**Prompt**
In the records below, the lines between the one holding "device to enhance" and the one holding "contrasted decorative leather designs", inclusive, are to be transcribed exactly; no pictures are to be included.
----- Information
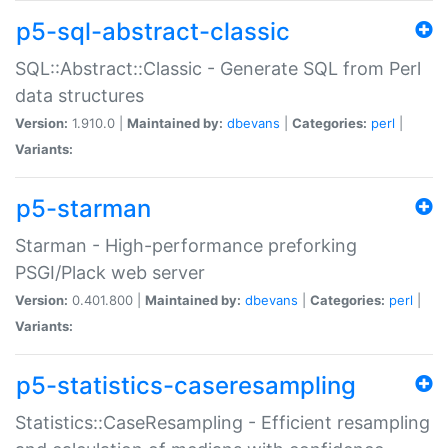
p5-sql-abstract-classic
SQL::Abstract::Classic - Generate SQL from Perl
data structures
Version:
1.910.0 |
Maintained by:
dbevans
|
Categories:
perl
|
Variants:
p5-starman
Starman - High-performance preforking
PSGI/Plack web server
Version:
0.401.800 |
Maintained by:
dbevans
|
Categories:
perl
|
Variants:
p5-statistics-caseresampling
Statistics::CaseResampling - Efficient resampling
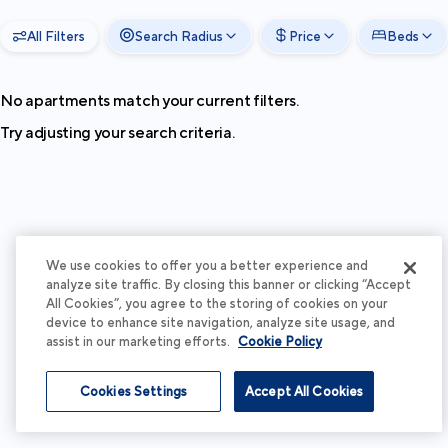
All Filters
Search Radius
Price
Beds
No apartments match your current filters.
Try adjusting your search criteria.
We use cookies to offer you a better experience and
analyze site traffic. By closing this banner or clicking “Accept
All Cookies”, you agree to the storing of cookies on your
device to enhance site navigation, analyze site usage, and
assist in our marketing efforts.
Cookie Policy
Cookies Settings
Accept All Cookies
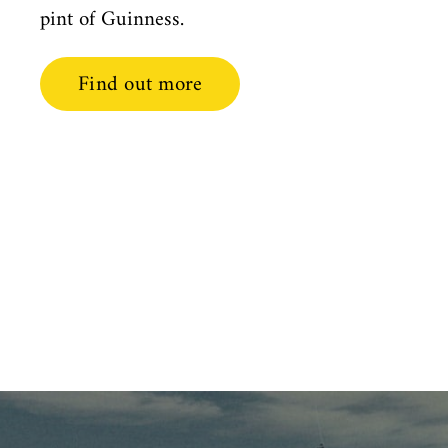
pint of Guinness.
Find out more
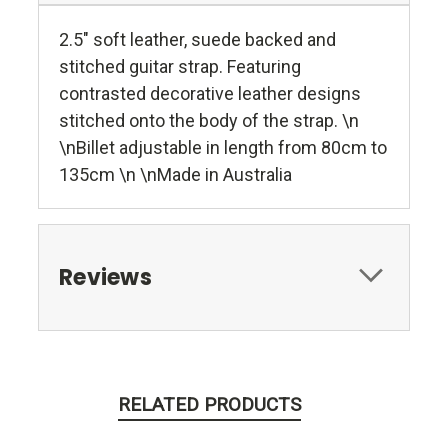
2.5" soft leather, suede backed and
stitched guitar strap. Featuring
contrasted decorative leather designs
stitched onto the body of the strap. \n
\nBillet adjustable in length from 80cm to
135cm \n \nMade in Australia
Reviews
RELATED PRODUCTS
----------
**Solution to this exercise**
device to enhance site navigation, analyze site usage, and
assist in our marketing efforts.
Cookie Policy
Cookies Settings
Accept All Cookies
pint of Guinness.
Find out more
2.5" soft leather, suede backed and
stitched guitar strap. Featuring
contrasted decorative leather designs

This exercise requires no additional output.